Desde o início da década de 80, em seus primeiros contatos com o grupo de pessoas identificadas como indígenas em Caucaia, percebemos a utilização estratégica de suportes imagéticos pela Arquidiocese de Fortaleza e, posteriomente, por organizações específicas criadas para trabalhar a questão indígena no munícipio. Nos primeiros anos, conforme nos informou um dos coordenadores da extinta Pastoral Indigenista, José Cordeiro, foram realizados diversos registros fotográficos nas comunidades Tapeba visitadas pela equipe da Igreja Católica, principalmente nas ocasiões em que o próprio Dom Aloísio Lorscheider estava presente nas comunidades.

Nota-se, portanto, que mesmo anteriormente ao processo de realização do vídeo "Tapeba: resgate e memória de uma tribo", em 1985, a equipe da Arquidiocese já empregava o uso de suportes imagéticos em suas atividades. Se lembrarmos das precárias condicões de vida a que estavam submetidas tal população indígena na época, não é difícil imaginar o impacto sócio-cultural causado pela presença de câmeras fotográficas e, posteriormente, pelas câmeras de vídeo em suas comunidades.

É bastante perceptível no vídeo de 1985 que a situação econômica enfrentada pelos índios Tapeba refletiu diretamente nos aspectos de organização tribal e familiar. A imagem dos índigenas associada a miséria, porém, não correspondia a idealização do "bom selvagem natural", isto é, a imagem esteriotipada dos índios que grande parte da sociedade possuia e possui. Por não terem sido congelados no tempo, os Tapeba vivenciaram e vivenciam uma série de transformações culturais causados pelos intenso contato com a sociedade nacional.

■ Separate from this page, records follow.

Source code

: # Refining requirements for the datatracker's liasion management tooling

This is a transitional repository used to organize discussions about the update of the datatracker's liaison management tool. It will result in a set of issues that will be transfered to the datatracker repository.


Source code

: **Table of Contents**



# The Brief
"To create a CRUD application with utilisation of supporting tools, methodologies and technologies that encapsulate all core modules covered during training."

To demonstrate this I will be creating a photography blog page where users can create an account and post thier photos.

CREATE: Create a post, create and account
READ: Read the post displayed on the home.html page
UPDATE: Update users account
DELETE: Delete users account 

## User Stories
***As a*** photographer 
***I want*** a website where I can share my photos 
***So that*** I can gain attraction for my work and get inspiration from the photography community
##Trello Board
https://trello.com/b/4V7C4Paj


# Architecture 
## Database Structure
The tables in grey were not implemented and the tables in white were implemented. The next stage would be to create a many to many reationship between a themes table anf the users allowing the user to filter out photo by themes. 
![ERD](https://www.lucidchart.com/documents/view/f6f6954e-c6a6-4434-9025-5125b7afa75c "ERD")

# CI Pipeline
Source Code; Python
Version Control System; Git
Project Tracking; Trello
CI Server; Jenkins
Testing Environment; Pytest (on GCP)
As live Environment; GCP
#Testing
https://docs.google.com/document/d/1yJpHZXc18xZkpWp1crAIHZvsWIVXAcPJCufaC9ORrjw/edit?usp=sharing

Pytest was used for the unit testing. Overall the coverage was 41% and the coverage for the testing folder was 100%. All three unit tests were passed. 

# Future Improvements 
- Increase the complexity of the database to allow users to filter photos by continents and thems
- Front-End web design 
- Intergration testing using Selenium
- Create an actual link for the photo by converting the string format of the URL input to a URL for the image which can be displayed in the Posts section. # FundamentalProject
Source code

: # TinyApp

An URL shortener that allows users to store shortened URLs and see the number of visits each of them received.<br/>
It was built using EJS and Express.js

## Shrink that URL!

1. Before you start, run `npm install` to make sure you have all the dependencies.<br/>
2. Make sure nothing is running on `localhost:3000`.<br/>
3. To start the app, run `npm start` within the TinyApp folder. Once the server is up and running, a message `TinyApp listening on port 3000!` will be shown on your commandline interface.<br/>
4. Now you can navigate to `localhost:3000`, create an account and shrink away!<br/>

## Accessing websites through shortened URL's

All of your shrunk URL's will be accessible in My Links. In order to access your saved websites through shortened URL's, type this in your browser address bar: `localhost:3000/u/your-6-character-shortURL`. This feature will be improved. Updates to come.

O entendimento de todo esse contexto histórico dos Tapeba e das primeiras experiências de utilização do suporte videográfico em

populações indígenas foi extremamente importante no decorrer do desenvolvimento da pesquisa.

Se primeiramente estávamos decididos a proceder uma estruturação teórico- metodológica alicerçada exclusivamente no campo da antropologia visual ou da etnografia fílmica, percebemos, principalmente através da elaboração da cronologia de produções videográficas realizadas, uma série de reflexões conceituais e desdobramentos teóricos dados a partir de uma conjunção entre a prática etnográfica, os estudos sobre etnicidade e a interpretação da linguagem audiovisual. Por sua vez, essa interdisciplinaridade epistemológica nos levou a refletir acerca dos limites e fronteiras presentes nas classificações de vídeos etnográficos e documentários. Conforme evidenciamos, a escolha dos vídeos a serem analisados foi dada também em função dos mesmos apresentarem um "caráter de realização" divergentes, permitindo-nos refletir em amplitude sobre as questões de producão e afirmação de identidade étnica.

Apesar dos esforços empreendidos durante a pesquisa, supomos que algumas análises poderiam ter sido melhor trabalhadas, como é o caso, por exemplo, da realizacão de entrevistas sistemáticas com os protagonistas que aparecem nas duas obras audiovisuais analisadas, a fim de se captar como se dão os processos de compartilhamento de memórias e afirmação étnica. Acredito que tal fato tenha ocorrido em virtude do processo de elaboração da cronologia de produções videográficas - realizadas nas comunidades Tapeba e no movimento indígena de forma geral, mas que tenham envolvido diretamente os índios Tapeba - ter se tornado também um dos objetos da pesquisa, além, é claro, da dificuldade de localização de alguns desses protagonistas. No tocante ao objeto central de nossa pesquisa, isto é, as ações construtivas de afirmação e produção de identidade étnica engendradas por meio do suporte videográfio entre os índios Tapeba, acreditamos ter sido possível dimensioná-las de forma satisfatória; evidenciando também alguns dos principais debates acerca do caráter dinâmico da cultura, da perscpectiva política em torno do conceito de identidade étnica e da experiência de produção - compartilhada ou não - de obras audiovisuais em comunidades indígenas.